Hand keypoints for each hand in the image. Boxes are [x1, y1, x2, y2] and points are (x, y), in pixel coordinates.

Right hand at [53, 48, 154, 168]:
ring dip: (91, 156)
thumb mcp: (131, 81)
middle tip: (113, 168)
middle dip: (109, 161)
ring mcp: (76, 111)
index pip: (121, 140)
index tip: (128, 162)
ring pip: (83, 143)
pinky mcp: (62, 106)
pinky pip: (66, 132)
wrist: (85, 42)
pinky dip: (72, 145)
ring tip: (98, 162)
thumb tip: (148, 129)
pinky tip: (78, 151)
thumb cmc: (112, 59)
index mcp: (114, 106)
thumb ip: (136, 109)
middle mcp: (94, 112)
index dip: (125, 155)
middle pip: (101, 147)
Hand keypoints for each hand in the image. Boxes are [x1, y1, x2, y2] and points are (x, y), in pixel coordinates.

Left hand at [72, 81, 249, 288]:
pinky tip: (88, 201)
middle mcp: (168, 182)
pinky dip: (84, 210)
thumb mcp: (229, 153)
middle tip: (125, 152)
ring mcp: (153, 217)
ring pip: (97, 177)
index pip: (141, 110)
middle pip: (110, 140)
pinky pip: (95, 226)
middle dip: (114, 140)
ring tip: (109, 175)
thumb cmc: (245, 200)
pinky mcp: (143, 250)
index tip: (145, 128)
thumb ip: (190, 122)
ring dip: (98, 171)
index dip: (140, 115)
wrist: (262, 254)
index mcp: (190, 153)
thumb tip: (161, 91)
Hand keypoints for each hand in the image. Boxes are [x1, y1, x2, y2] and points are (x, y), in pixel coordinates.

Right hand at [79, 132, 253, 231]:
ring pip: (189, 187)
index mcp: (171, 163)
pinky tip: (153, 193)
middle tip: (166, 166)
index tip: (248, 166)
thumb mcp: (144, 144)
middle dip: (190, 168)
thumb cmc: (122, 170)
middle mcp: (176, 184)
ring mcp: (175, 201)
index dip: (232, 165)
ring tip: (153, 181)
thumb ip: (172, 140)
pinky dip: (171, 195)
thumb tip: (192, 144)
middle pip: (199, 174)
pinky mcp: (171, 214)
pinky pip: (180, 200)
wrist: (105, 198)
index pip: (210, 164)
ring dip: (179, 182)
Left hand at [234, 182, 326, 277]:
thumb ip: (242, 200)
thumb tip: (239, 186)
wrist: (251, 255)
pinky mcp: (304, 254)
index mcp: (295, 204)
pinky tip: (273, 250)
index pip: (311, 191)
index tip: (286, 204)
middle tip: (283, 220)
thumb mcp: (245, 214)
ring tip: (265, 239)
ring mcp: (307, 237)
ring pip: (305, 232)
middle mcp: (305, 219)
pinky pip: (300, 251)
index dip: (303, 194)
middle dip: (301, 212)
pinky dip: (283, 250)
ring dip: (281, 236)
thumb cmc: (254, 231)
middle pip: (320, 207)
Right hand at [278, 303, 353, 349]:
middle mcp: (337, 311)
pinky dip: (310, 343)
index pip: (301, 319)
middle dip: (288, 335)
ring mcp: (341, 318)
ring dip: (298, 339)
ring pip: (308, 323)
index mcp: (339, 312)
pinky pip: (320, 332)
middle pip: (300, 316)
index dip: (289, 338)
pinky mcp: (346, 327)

▶ **PROBLEM TO WORK ON**: The answer should be an exact copy of the lines from the one containing "middle mcp: (337, 311)" through the last line of the entries, both included.

▶ **RESULT FOR THIS EXERCISE**:
middle mcp: (337, 311)
pinky dip: (310, 343)
index pip: (301, 319)
middle dip: (288, 335)
ring mcp: (341, 318)
ring dip: (298, 339)
ring pip: (308, 323)
index mcp: (339, 312)
pinky pip: (320, 332)
middle pip: (300, 316)
index dip: (289, 338)
pinky mcp: (346, 327)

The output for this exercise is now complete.